I would love to shrink down to microscopic size and greet the cells in my own body face-to-face, like something out of the movie Fantastic Voyage.  Of course, I won’t “hold my breath” waiting for such an opportunity to come along.  But even if there were some way to do this, I would quickly drown without SCUBA equipment!  This underscores the fact that our internal environment is an aquatic one.  Our living cells depend on the special properties of water, both to exchange gases, nutrients and wastes, and to facilitate the chemical reactions necessary for life.  Evolution has not yet found a way to allow life to thrive without internal water (a few creatures are capable of surviving complete desiccation, but they do so in suspended animation).

Indeed, a cell out of water is like a fish out of water.  This means that the dry skin surface of the human body is all dead tissue.  It also means that all our internal tissues are moist.  Even bone tissue, despite being largely composed of calcium phosphate, is permeated with water and houses living bone cells that live comfortably within tiny water-filled “lagoons” known as lacunae.

Some tissues contain more water than others.  Blood is the tissue with the greatest water content, but all other tissues have, between their cells, a fluid known as tissue fluid, or interstitial fluid.  The tissue depicted above might represent areolar connective tissue, a ubiquitous tissue found in many parts of the body, which contains a large amount of interstitial fluid.
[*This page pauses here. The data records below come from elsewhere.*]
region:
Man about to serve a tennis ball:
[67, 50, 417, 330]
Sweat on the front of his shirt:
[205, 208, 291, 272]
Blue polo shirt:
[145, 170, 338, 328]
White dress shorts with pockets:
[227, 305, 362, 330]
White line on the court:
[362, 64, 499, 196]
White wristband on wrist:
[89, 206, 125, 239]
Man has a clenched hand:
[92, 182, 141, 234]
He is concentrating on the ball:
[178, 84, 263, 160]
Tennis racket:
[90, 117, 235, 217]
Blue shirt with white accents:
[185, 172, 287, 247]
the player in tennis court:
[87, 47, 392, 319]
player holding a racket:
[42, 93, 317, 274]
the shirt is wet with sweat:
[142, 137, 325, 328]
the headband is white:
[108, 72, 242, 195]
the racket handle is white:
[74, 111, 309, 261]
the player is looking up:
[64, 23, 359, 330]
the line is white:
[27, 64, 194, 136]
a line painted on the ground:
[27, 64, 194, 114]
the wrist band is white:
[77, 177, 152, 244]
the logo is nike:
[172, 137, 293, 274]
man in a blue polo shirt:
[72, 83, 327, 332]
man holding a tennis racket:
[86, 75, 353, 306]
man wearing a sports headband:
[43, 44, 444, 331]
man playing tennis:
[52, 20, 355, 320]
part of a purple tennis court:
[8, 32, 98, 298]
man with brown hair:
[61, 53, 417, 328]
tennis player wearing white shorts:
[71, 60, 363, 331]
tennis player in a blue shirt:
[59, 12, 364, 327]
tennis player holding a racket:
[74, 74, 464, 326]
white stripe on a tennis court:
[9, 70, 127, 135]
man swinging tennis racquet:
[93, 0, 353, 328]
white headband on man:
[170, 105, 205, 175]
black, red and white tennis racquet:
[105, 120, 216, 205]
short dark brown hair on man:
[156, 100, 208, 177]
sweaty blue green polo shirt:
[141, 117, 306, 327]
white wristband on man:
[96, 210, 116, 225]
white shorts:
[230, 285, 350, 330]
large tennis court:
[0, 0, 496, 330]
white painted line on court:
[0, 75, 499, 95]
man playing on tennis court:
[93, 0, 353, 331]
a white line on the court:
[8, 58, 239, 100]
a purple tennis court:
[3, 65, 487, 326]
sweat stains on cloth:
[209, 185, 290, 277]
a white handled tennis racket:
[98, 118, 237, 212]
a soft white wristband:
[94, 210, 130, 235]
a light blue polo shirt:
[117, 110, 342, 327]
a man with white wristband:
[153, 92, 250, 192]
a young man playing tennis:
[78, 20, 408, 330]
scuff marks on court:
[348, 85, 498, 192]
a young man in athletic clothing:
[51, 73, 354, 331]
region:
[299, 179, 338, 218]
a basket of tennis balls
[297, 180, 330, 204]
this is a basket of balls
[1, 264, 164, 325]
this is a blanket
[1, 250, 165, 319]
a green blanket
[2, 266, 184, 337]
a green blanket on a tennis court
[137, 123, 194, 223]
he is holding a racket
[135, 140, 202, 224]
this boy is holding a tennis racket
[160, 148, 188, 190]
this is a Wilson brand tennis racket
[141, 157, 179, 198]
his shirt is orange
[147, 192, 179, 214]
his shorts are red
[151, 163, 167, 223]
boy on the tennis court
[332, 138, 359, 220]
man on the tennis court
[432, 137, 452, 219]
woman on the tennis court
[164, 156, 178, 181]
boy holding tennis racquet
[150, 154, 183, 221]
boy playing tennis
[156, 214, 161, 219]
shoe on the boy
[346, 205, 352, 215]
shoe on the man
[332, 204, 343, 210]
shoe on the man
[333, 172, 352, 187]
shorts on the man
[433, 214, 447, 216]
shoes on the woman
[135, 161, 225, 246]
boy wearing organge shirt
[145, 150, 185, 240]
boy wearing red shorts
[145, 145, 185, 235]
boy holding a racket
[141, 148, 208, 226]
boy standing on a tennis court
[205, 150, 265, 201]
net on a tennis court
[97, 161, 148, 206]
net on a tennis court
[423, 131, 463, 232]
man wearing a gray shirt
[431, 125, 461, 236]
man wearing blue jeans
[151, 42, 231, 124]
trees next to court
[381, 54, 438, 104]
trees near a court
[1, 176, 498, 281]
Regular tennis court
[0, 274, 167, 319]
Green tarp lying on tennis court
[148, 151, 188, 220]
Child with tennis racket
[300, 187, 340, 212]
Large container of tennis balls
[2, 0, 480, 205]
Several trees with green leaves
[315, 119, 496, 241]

Because it’s found adjacent to all blood vessels, it plays an important “middleman” role allowing molecules to make their way between the blood and nearby tissues.  The two typical cells shown here would be fibroblasts, which produce the protein fibers giving structure to the tissue (collagen fibers are shown in gray, and reticular fibers in magenta); these in turn provide attachment points for the cells, as they go about living their aquatic lives. Unfortunately, the interstitial fluid is also a benign environment for bacteria (shown in pink) — but that’s a story for another day.

Endomysium: A first-class seat for your muscle cells

Endomysium is like a first-class airplane seat for your muscle cells

Strapped into an economy seat as we fly across the country for the holidays, it’s hard not to appreciate life’s basic necessities — a cup of soda, a bag of pretzels, the relief of seeing “vacant” on the lavatory door. It’s also a good time to remember that the real protagonists in this story are your trillions of cells, each of whom has the same basic needs you have. Each muscle cell, for example, needs an oxygen supply, nutrients, a way to eliminate wastes, a command system telling it whether to contract (or just relax), and a physical attachment allowing it to work with the rest of the muscle. All of these things are provided by a thin sheath of connective tissue called the endomysium which surrounds each muscle cell. The endomysium, in effect, acts as a scaffolding to support the infrastructure of blood vessels and nerve cells that allow the muscle cell to function. What kind of airplane seat does a muscle cell occupy? Considering that the bloodstream keeps the cell supplied with a constant stream of goodies, I imagine it’s got to be a first-class seat.